* PROBLEM DETAILS:
Identical copies of all the records below are needed.

* RECORD EXTRACTS:
>>
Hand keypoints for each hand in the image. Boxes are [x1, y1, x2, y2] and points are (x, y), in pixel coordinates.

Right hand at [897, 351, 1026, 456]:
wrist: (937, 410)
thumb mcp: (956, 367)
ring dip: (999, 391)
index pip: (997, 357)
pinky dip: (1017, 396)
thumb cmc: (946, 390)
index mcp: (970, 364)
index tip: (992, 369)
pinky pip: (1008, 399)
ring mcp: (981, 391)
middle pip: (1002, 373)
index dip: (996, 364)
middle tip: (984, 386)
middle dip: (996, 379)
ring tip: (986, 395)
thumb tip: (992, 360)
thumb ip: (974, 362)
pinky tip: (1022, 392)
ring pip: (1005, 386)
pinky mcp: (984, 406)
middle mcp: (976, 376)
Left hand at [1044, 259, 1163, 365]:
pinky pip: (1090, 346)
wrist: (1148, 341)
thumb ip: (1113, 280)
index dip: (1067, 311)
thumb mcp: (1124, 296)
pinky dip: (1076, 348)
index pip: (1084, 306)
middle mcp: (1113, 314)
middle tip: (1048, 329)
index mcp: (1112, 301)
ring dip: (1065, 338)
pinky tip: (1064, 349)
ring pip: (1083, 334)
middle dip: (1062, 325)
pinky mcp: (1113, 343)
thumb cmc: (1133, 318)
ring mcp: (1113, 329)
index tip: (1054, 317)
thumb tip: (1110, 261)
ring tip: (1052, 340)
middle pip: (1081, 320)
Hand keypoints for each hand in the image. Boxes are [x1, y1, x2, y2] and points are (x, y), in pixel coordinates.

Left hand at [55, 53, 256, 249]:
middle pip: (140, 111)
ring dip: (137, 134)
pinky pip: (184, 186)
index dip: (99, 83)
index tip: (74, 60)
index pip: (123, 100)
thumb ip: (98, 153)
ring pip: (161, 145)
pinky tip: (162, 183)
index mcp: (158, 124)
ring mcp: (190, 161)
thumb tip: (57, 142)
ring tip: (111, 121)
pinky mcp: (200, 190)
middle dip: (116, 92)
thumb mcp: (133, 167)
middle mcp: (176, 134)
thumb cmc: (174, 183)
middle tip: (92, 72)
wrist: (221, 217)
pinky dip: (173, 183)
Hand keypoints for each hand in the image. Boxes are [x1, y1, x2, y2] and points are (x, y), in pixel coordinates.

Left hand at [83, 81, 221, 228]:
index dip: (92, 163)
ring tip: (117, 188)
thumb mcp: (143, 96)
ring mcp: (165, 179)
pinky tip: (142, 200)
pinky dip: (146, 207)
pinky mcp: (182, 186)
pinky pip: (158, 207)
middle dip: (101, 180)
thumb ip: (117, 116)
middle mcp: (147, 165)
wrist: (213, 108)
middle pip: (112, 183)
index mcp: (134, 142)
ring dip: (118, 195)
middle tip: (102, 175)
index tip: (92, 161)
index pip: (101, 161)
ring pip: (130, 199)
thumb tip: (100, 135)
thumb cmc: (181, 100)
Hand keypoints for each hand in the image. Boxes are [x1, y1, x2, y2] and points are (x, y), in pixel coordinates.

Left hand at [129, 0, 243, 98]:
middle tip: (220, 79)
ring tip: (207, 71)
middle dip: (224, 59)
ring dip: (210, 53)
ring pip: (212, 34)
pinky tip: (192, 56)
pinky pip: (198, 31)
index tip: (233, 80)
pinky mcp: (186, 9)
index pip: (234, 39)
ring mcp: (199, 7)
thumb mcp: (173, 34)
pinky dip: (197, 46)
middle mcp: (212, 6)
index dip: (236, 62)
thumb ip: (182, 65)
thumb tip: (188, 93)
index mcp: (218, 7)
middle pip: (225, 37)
<<
* ANSWER BELOW:
Hand keypoints for each hand in the image. Boxes are [x1, y1, x2, y2] and points are (x, y), in pixel coordinates.

Right hand at [897, 351, 1026, 456]:
wrist: (937, 410)
thumb mcp: (956, 367)
ring dip: (999, 391)
index pip: (997, 357)
pinky dip: (1017, 396)
thumb cmc: (946, 390)
index mcp: (970, 364)
index tip: (992, 369)
pinky pip: (1008, 399)
ring mcp: (981, 391)
middle pip: (1002, 373)
index dip: (996, 364)
middle tip: (984, 386)
middle dip: (996, 379)
ring tip: (986, 395)
thumb tip: (992, 360)
thumb ip: (974, 362)
pinky tip: (1022, 392)
ring pip: (1005, 386)
pinky mcp: (984, 406)
middle mcp: (976, 376)
Left hand at [1044, 259, 1163, 365]:
pinky pip: (1090, 346)
wrist: (1148, 341)
thumb ip: (1113, 280)
index dip: (1067, 311)
thumb mcp: (1124, 296)
pinky dip: (1076, 348)
index pip: (1084, 306)
middle mcp: (1113, 314)
middle tip: (1048, 329)
index mcp: (1112, 301)
ring dip: (1065, 338)
pinky tip: (1064, 349)
ring pip: (1083, 334)
middle dip: (1062, 325)
pinky mcp: (1113, 343)
thumb cmc: (1133, 318)
ring mcp: (1113, 329)
index tip: (1054, 317)
thumb tip: (1110, 261)
ring tip: (1052, 340)
middle pip: (1081, 320)
Hand keypoints for each hand in the image. Boxes are [x1, y1, x2, y2] and points are (x, y), in pixel coordinates.

Left hand at [55, 53, 256, 249]:
middle pip: (140, 111)
ring dip: (137, 134)
pinky pip: (184, 186)
index dip: (99, 83)
index tip: (74, 60)
index pip: (123, 100)
thumb ip: (98, 153)
ring pip: (161, 145)
pinky tip: (162, 183)
index mcp: (158, 124)
ring mcp: (190, 161)
thumb tip: (57, 142)
ring tip: (111, 121)
pinky mcp: (200, 190)
middle dip: (116, 92)
thumb mcp: (133, 167)
middle mcp: (176, 134)
thumb cmc: (174, 183)
middle tip: (92, 72)
wrist: (221, 217)
pinky dip: (173, 183)
Hand keypoints for each hand in the image. Boxes are [x1, y1, x2, y2] and points are (x, y), in pixel coordinates.

Left hand at [83, 81, 221, 228]:
index dip: (92, 163)
ring tip: (117, 188)
thumb mcp: (143, 96)
ring mcp: (165, 179)
pinky tip: (142, 200)
pinky dip: (146, 207)
pinky mcp: (182, 186)
pinky pip: (158, 207)
middle dip: (101, 180)
thumb ip: (117, 116)
middle mcp: (147, 165)
wrist: (213, 108)
middle pip: (112, 183)
index mcp: (134, 142)
ring dip: (118, 195)
middle tip: (102, 175)
index tip: (92, 161)
index pip: (101, 161)
ring pip: (130, 199)
thumb tip: (100, 135)
thumb cmc: (181, 100)
Hand keypoints for each hand in the image. Boxes are [x1, y1, x2, y2] and points are (x, y), in pixel coordinates.

Left hand at [129, 0, 243, 98]:
middle tip: (220, 79)
ring tip: (207, 71)
middle dip: (224, 59)
ring dip: (210, 53)
ring pip: (212, 34)
pinky tip: (192, 56)
pinky pip: (198, 31)
index tip: (233, 80)
pinky mcp: (186, 9)
index pip: (234, 39)
ring mcp: (199, 7)
thumb mcp: (173, 34)
pinky dip: (197, 46)
middle mcp: (212, 6)
index dip: (236, 62)
thumb ip: (182, 65)
thumb tip: (188, 93)
index mcp: (218, 7)
middle pip: (225, 37)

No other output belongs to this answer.